======== PROVIDED DATA ========
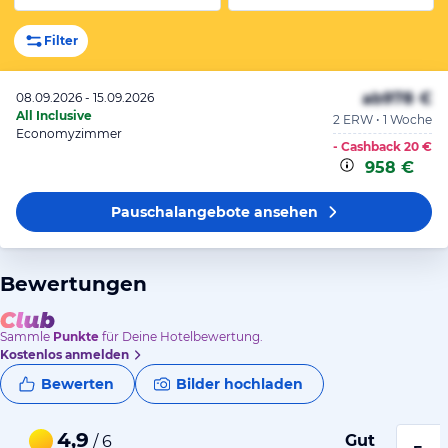
Filter
ab
978 €
08.09.2026 - 15.09.2026
All Inclusive
2 ERW • 1 Woche
Economyzimmer
- Cashback
20 €
958 €
Pauschalangebote
ansehen
Bewertungen
Sammle
Punkte
für Deine Hotelbewertung.
Kostenlos anmelden
Bewerten
Bilder hochladen
4,9
Gut
/ 6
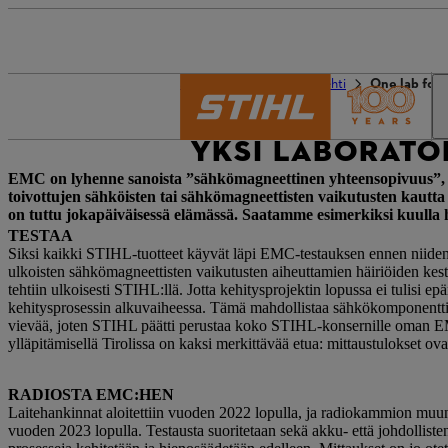
STIHL world
STIHL-lehti
One lab for a
YKSI LABORATOR
EMC on lyhenne sanoista ”sähkömagneettinen yhteensopivuus”, mikä
toivottujen sähköisten tai sähkömagneettisten vaikutusten kautta 
on tuttu jokapäiväisessä elämässä. Saatamme esimerkiksi kuulla het
TESTAA
Siksi kaikki STIHL-tuotteet käyvät läpi EMC-testauksen ennen niiden 
ulkoisten sähkömagneettisten vaikutusten aiheuttamien häiriöiden kest
tehtiin ulkoisesti STIHL:llä. Jotta kehitysprojektin lopussa ei tulisi e
kehitysprosessin alkuvaiheessa. Tämä mahdollistaa sähkökomponenttien
vievää, joten STIHL päätti perustaa koko STIHL-konsernille oman EM
ylläpitämisellä Tirolissa on kaksi merkittävää etua: mittaustulokset o
RADIOSTA EMC:HEN
Laitehankinnat aloitettiin vuoden 2022 lopulla, ja radiokammion mu
vuoden 2023 lopulla. Testausta suoritetaan sekä akku- että johdollisten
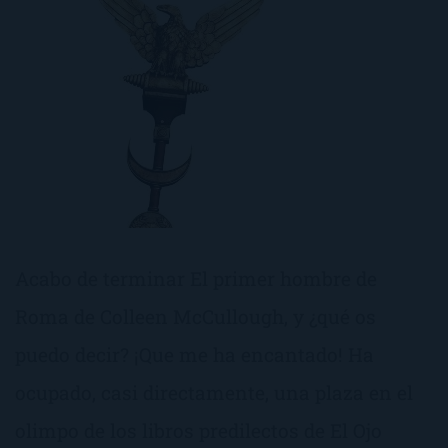
Acabo de terminar El primer hombre de
Roma de Colleen McCullough, y ¿qué os
puedo decir? ¡Que me ha encantado! Ha
ocupado, casi directamente, una plaza en el
olimpo de los libros predilectos de El Ojo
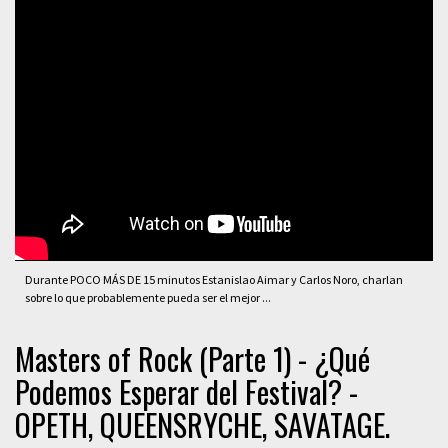
Durante POCO MÁS DE 15 minutos Estanislao Aimar y Carlos Noro, charlan
sobre lo que probablemente pueda ser el mejor ...
Masters of Rock (Parte 1) - ¿Qué
Podemos Esperar del Festival? -
OPETH, QUEENSRYCHE, SAVATAGE.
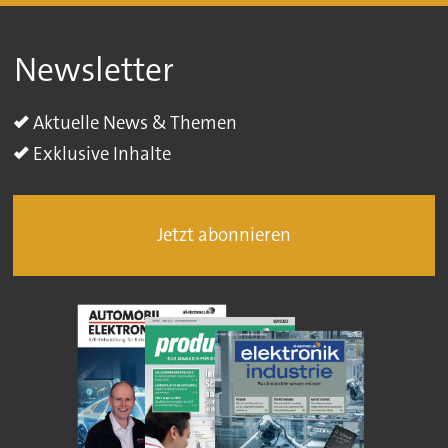
Newsletter
Aktuelle News & Themen
Exklusive Inhalte
Jetzt abonnieren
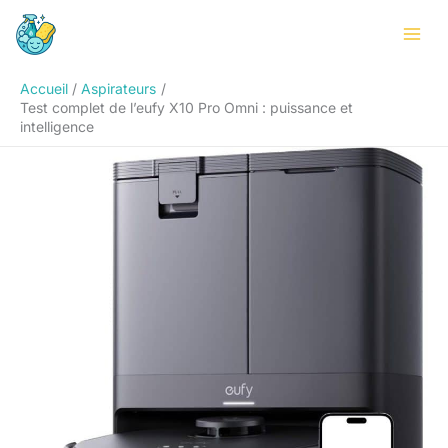
Aller
Rechercher
au
contenu
Accueil
Aspirateurs
Test complet de l’eufy X10 Pro Omni : puissance et
intelligence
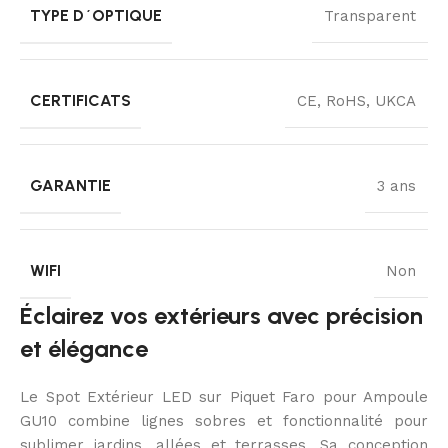
TYPE D´OPTIQUE
Transparent
CERTIFICATS
CE, RoHS, UKCA
GARANTIE
3 ans
WIFI
Non
Éclairez vos extérieurs avec précision
et élégance
Le Spot Extérieur LED sur Piquet Faro pour Ampoule
GU10 combine lignes sobres et fonctionnalité pour
sublimer jardins, allées et terrasses. Sa conception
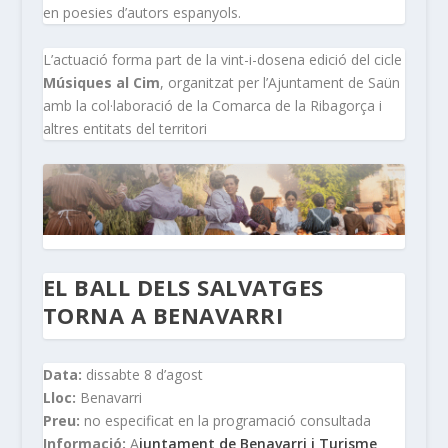
en poesies d’autors espanyols.
L’actuació forma part de la vint-i-dosena edició del cicle
Músiques al Cim
, organitzat per l’Ajuntament de Saün
amb la col·laboració de la Comarca de la Ribagorça i
altres entitats del territori
EL BALL DELS SALVATGES
TORNA A BENAVARRI
Data:
dissabte 8 d’agost
Lloc:
Benavarri
Preu:
no especificat en la programació consultada
Informació:
A
juntament de Benavarri i Turisme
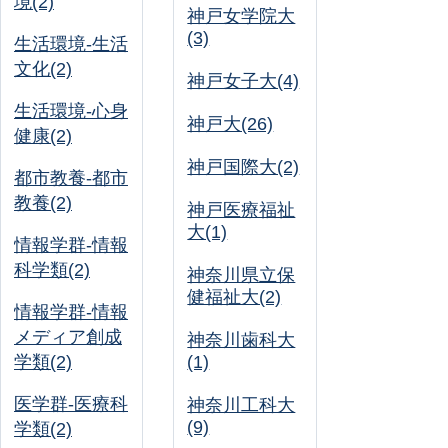
境(2)
神戸女学院大
(3)
生活環境-生活
文化(2)
神戸女子大(4)
生活環境-心身
神戸大(26)
健康(2)
神戸国際大(2)
都市教養-都市
教養(2)
神戸医療福祉
大(1)
情報学群-情報
科学類(2)
神奈川県立保
健福祉大(2)
情報学群-情報
メディア創成
神奈川歯科大
学類(2)
(1)
医学群-医療科
神奈川工科大
(9)
学類(2)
========
EXERCISE AIM:
Copy all of the material above word for word, line by line, leaving out the pictures.

FINAL ANSWER:
Filter
ab
978 €
08.09.2026 - 15.09.2026
All Inclusive
2 ERW • 1 Woche
Economyzimmer
- Cashback
20 €
958 €
Pauschalangebote
ansehen
Bewertungen
Sammle
Punkte
für Deine Hotelbewertung.
Kostenlos anmelden
Bewerten
Bilder hochladen
4,9
Gut
/ 6
STIHL world
STIHL-lehti
One lab for a
YKSI LABORATOR
EMC on lyhenne sanoista ”sähkömagneettinen yhteensopivuus”, mikä
toivottujen sähköisten tai sähkömagneettisten vaikutusten kautta 
on tuttu jokapäiväisessä elämässä. Saatamme esimerkiksi kuulla het
TESTAA
Siksi kaikki STIHL-tuotteet käyvät läpi EMC-testauksen ennen niiden 
ulkoisten sähkömagneettisten vaikutusten aiheuttamien häiriöiden kest
tehtiin ulkoisesti STIHL:llä. Jotta kehitysprojektin lopussa ei tulisi e
kehitysprosessin alkuvaiheessa. Tämä mahdollistaa sähkökomponenttien
vievää, joten STIHL päätti perustaa koko STIHL-konsernille oman EM
ylläpitämisellä Tirolissa on kaksi merkittävää etua: mittaustulokset o
RADIOSTA EMC:HEN
Laitehankinnat aloitettiin vuoden 2022 lopulla, ja radiokammion mu
vuoden 2023 lopulla. Testausta suoritetaan sekä akku- että johdollisten
Acabo de terminar El primer hombre de
Roma de Colleen McCullough, y ¿qué os
puedo decir? ¡Que me ha encantado! Ha
ocupado, casi directamente, una plaza en el
olimpo de los libros predilectos de El Ojo
Durante POCO MÁS DE 15 minutos Estanislao Aimar y Carlos Noro, charlan
sobre lo que probablemente pueda ser el mejor ...
Masters of Rock (Parte 1) - ¿Qué
Podemos Esperar del Festival? -
OPETH, QUEENSRYCHE, SAVATAGE.
Newsletter
Aktuelle News & Themen
Exklusive Inhalte
Jetzt abonnieren
Aller
Rechercher
au
contenu
Accueil
Aspirateurs
Test complet de l’eufy X10 Pro Omni : puissance et
intelligence
TYPE D´OPTIQUE
Transparent
CERTIFICATS
CE, RoHS, UKCA
GARANTIE
3 ans
WIFI
Non
Éclairez vos extérieurs avec précision
et élégance
Le Spot Extérieur LED sur Piquet Faro pour Ampoule
GU10 combine lignes sobres et fonctionnalité pour
sublimer jardins, allées et terrasses. Sa conception
en poesies d’autors espanyols.
L’actuació forma part de la vint-i-dosena edició del cicle
Músiques al Cim
, organitzat per l’Ajuntament de Saün
amb la col·laboració de la Comarca de la Ribagorça i
altres entitats del territori
EL BALL DELS SALVATGES
TORNA A BENAVARRI
Data:
dissabte 8 d’agost
Lloc:
Benavarri
Preu:
no especificat en la programació consultada
Informació:
A
juntament de Benavarri i Turisme
境(2)
神戸女学院大
(3)
生活環境-生活
文化(2)
神戸女子大(4)
生活環境-心身
神戸大(26)
健康(2)
神戸国際大(2)
都市教養-都市
教養(2)
神戸医療福祉
大(1)
情報学群-情報
科学類(2)
神奈川県立保
健福祉大(2)
情報学群-情報
メディア創成
神奈川歯科大
学類(2)
(1)
医学群-医療科
神奈川工科大
(9)
学類(2)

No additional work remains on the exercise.